More important, anti-Obama activists seem to be driven by a sense by alienation—like many Americans, their lives are caught in an economic vortex beyond their control: 401ks depleted, houses devalued and foreclosed, wages stagnant or jobs evaporated. This is compounded by dramatic political changes that alienate citizens accustomed to being the dominant strain in society. Like the Simpsons locked out of their home by squatters, they may feel dispossessed by a coalition of outsiders—even when the outsiders are their own sons and daughters voting for Obama. In an insightful column, Ed Kilgore argues that the anti-Obama activists are not generally “racist”, but that race is an element in this sense of lost power, and fear of proposals (like health care) which would expand the power of others over their lives. GOP pollster Frank Luntz echoes this analysis: “The real reason why 72% of the people I interviewed say that they’re ‘mad as hell and they’re not going to take it anymore’ has nothing to do with racism. No, their rage is about a lack of accountability, a lack of respect, and a lack of progress in the nation’s capital.”

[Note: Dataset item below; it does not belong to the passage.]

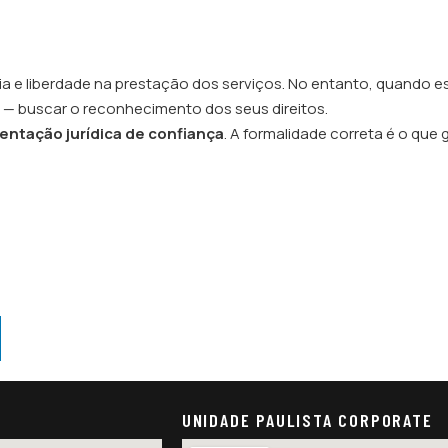
a e liberdade na prestação dos serviços. No entanto, quando e
 — buscar o reconhecimento dos seus direitos.
entação jurídica de confiança
. A formalidade correta é o que
UNIDADE PAULISTA CORPORATE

While it is unlikely that any Democratic action would convert these activists into Obama supporters, a full debate on health care reform could defuse their anger. They would observe that conservative lawmakers got a full and free chance to make their case. And open conversation by lawmakers who are publicly accountable for their claims would dispel some of the worst rumors about the bill, e.g. even the most conservative Republican member would have to admit that the bill does NOT establish death panels to allocate health care. A quick, partisan debate, on the other hand, would probably amplify anti-Obama activists’ sense of exclusion.
In the end, there may be some truth to Ezra Klein’s statement that “a chamber built for cooperation cannot function in an era of polarization”—the negotiations to bring a health care bill to the Senate floor will probably make a Byzantine blush—but if the price of cooperation is a full debate of health care, both parties and most Americans may come out ahead.